_What this task involves:_ Output the data below as a Markdown table with the columns Row and Text, giving each line its own numbered row and omitting blank lines. Begin at the first line of the data and stop after the line that contains "releasing two figures".

(Extracted page text data)
^^^^
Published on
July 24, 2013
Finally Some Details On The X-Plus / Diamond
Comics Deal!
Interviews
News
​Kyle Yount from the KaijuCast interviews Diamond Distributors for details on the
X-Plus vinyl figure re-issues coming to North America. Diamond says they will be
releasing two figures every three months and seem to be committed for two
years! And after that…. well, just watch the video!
^^^^
_Answer space:_
| Row | Text |
|---|---|
| 1 | Published on |
| 2 | July 24, 2013 |
| 3 | Finally Some Details On The X-Plus / Diamond |
| 4 | Comics Deal! |
| 5 | Interviews |
| 6 | News |
| 7 | ​Kyle Yount from the KaijuCast interviews Diamond Distributors for details on the |
| 8 | X-Plus vinyl figure re-issues coming to North America. Diamond says they will be |
| 9 | releasing two figures every three months and seem to be committed for two |